--- WORK ITEM A ---
In the HPC Solutions Architect job posting below, condense the paragraph that begins "This is a highly technical" and keep its main facts.
--- WORK ITEM B ---
How many lines of the records below contain the string "узлов"? Reply with the number only.

--- PASSAGE TO READ ---
=== Begin Enclosure ===

What are the responsibilities and job description for the HPC Solutions Architect position at GTN Technical Staffing?
HPC Solutions Architect
Location: Dallas, TX (Hybrid)
Type: Direct Hire
• Competitive base salary performance bonus
• 100% company-paid benefits
• Relocation available
Overview
We are seeking an HPC Solutions Architect to lead the design, integration, and delivery of advanced compute platforms supporting HPC, AI/ML workloads, and next-generation CaaS / GPUaaS environments.
This is a highly technical, customer-facing role focused on building scalable, high-performance architectures across compute, storage, networking, Kubernetes, and security domains. You will operate across the full solution lifecycle—from early-stage discovery and workload analysis through architecture design, proof-of-concept, deployment, and ongoing optimization.
The ideal candidate brings deep expertise in HPC and GPU-accelerated environments, with the ability to translate complex customer requirements into production-ready, scalable platform solutions in rapidly evolving AI infrastructure ecosystems.

=== End Enclosure ===

--- EXERCISE DATA ---

=== Begin Enclosure ===

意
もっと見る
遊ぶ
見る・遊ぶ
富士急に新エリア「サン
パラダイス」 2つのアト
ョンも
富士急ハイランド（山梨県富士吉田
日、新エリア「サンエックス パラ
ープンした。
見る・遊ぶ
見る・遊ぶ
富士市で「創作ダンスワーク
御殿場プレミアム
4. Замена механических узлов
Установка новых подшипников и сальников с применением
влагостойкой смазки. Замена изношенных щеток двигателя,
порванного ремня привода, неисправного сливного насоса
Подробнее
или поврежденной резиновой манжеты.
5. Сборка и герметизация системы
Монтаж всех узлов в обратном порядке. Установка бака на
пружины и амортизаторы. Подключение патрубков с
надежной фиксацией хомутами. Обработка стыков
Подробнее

=== End Enclosure ===
=== Begin Enclosure ===

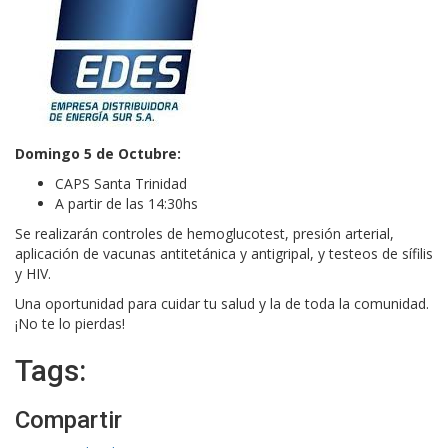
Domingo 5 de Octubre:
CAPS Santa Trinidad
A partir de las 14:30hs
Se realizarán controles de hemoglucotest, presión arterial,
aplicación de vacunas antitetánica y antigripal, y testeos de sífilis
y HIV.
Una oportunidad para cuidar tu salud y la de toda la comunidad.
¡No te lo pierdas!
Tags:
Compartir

=== End Enclosure ===

--- ANSWER SPACE A ---
A highly technical, customer-facing role that builds scalable, high-performance architectures across compute, storage, networking, Kubernetes, and security. The work covers the full solution lifecycle: discovery and workload analysis, architecture design, proof-of-concept, deployment, and ongoing optimization.

--- ANSWER SPACE B ---
2